▶ _Problem statement_:
What you write must be the listing below in full, word for word, minus its pictures.

::::

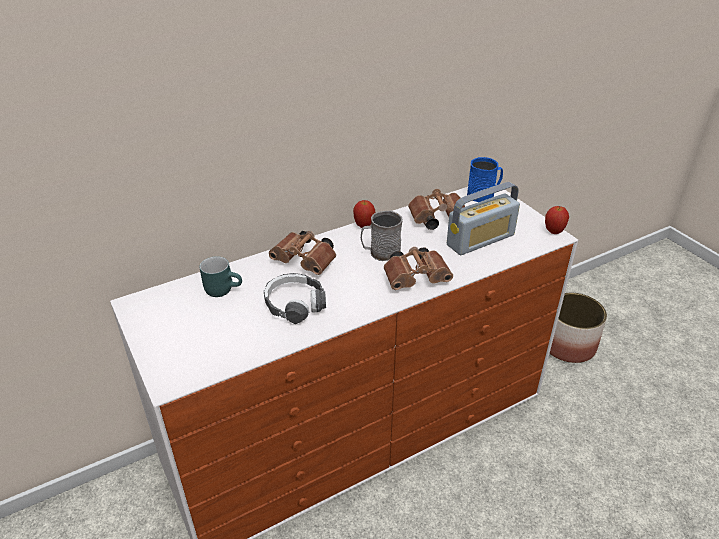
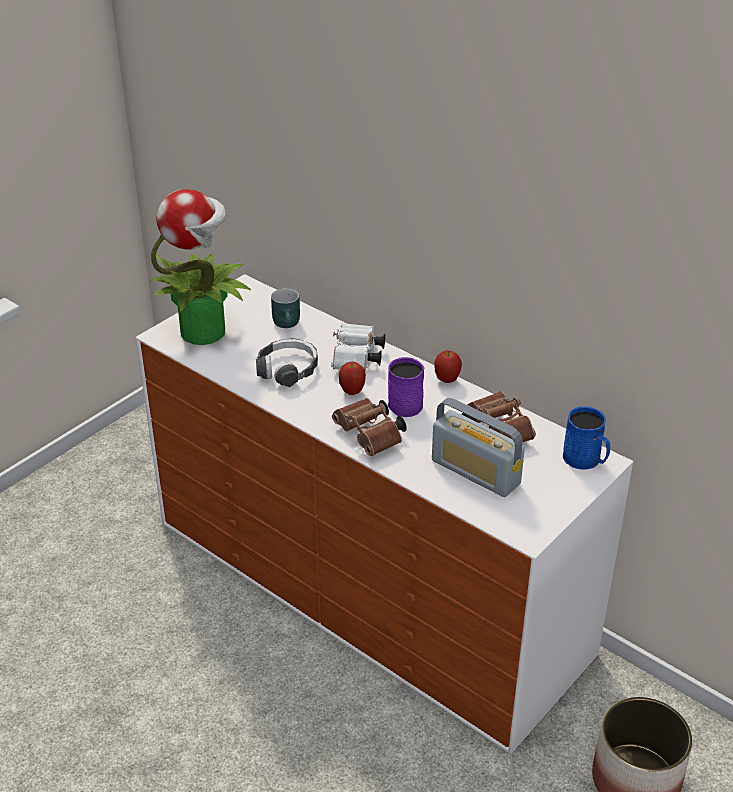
camera: 70 degrees right, 0 degrees up
(189, 347) = (204, 331): none -> potted plant
(306, 262) = (356, 359): brown binoculars -> white binoculars
(380, 253) = (402, 403): grey mug -> purple mug
(553, 231) = (537, 533): apple -> apple (352, 392)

::::

▶ _Expected answer_:
camera: 70 degrees right, 0 degrees up
(189, 347) = (204, 331): none -> potted plant
(306, 262) = (356, 359): brown binoculars -> white binoculars
(380, 253) = (402, 403): grey mug -> purple mug
(553, 231) = (537, 533): apple -> apple (352, 392)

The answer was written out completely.